Tudo bem que a pós-graduação para professores em Portugal e na Espanha é uma
formação obrigatória. Mas nesses países a pós-graduação atinge cinco anos de
formação universitária: dá-se o título de graduado ao fim de três anos de
curso, e de mestre ao fim de cinco anos. No fundo, vocês e nós damos nomes
diferentes para a mesma quantidade de anos de formação. Defendo que cinco anos
de formação universitária é um bom tempo para formar um professor. Agora, se
chamarmos isso de mestrado ou de graduação e licenciatura, é indiferente.
A universidade pode ou consegue
ensinar a formar identidade para que se queira ser docente, para que um jovem
se enxergue como docente?
Identidade não se ensina, é um
processo que está sempre em caminho. Portanto, não é um dado adquirido. Nós
temos uma vida inteira em que se constroem e se reconstroem processos
identitários. Mas essa caminhada deve começar no primeiro dia de universidade.
Há maneiras simples para isso. As faculdades de medicina estão dentro de
hospitais. Por que isso? Porque é ali que se dá a profissão e, portanto, muito
naturalmente há um processo de socialização com o futuro ambiente de trabalho.
A primeira coisa que os jovens estudantes de medicina fazem nos primeiros dias
de aula é entrar na universidade com um jaleco de médico e um estetoscópio ao
redor do pescoço.
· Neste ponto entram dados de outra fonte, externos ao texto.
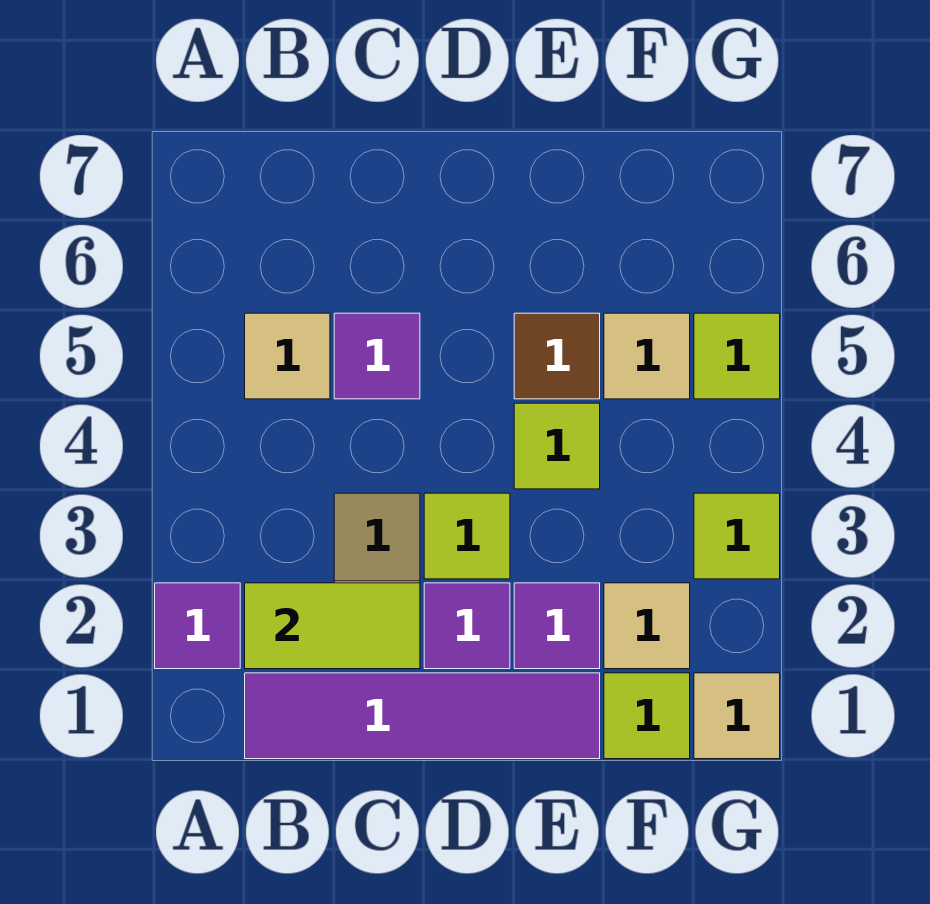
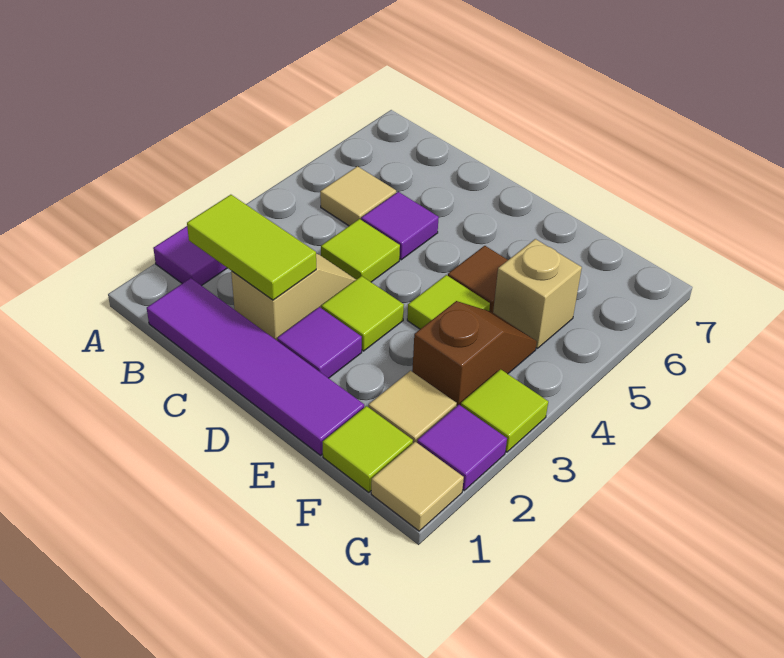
purple tile E2 level 1 -> purple tile G2 level 1
none -> brown slope F3:F4 level 1 top 3
tan tile F5 level 1 -> tan brick F5 level 1
lime tile G5 level 1 -> lime tile C4 level 1

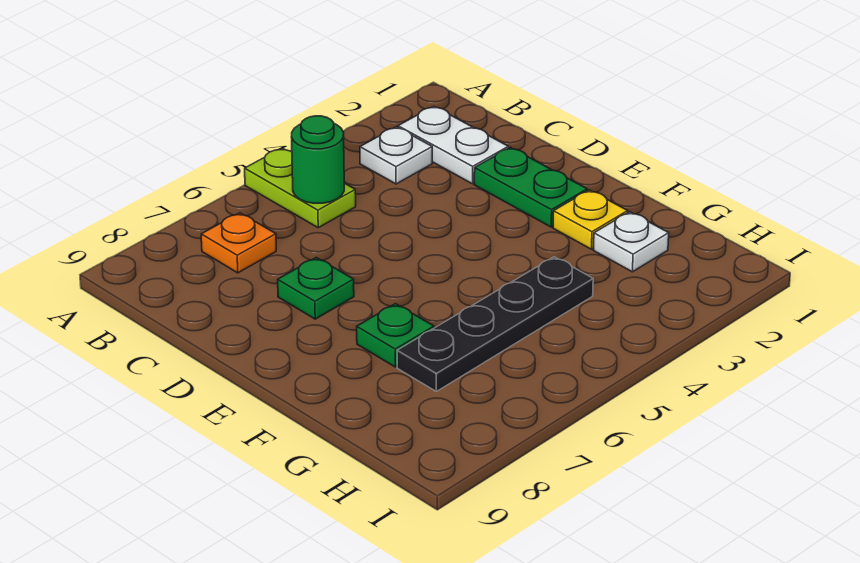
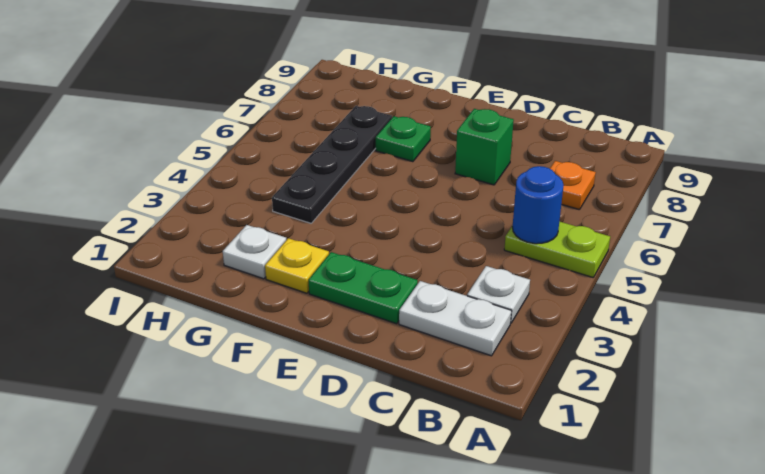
green round brick B5 level 2 -> blue round brick B5 level 2
green plate D7 level 1 -> green brick D7 level 1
Eles têm 18 anos, não sabem nada de medicina ainda, mas já se
comportam como médicos, já têm um traço identitário como médicos. Mas nas
licenciaturas temos alunos que passam cinco anos na faculdade sem nunca entrar
em uma escola, sem nunca ter contato com um professor ou com um aluno.
Como mudar isso?
É preciso construir essa identidade
profissional desde o primeiro dia de aula, ter um programa de formação docente
em que a reflexão sobre a identidade profissional exista. Nenhum de nós nasce
professor, nós nos tornamos professores. A formação deve ser um processo de
constituição de uma cultura profissional, de um gesto profissional, de uma
maneira de ser profissional. Formar um professor é conseguir que alguém aprenda
a conhecer, a pensar, a sentir e a agir como um profissional docente.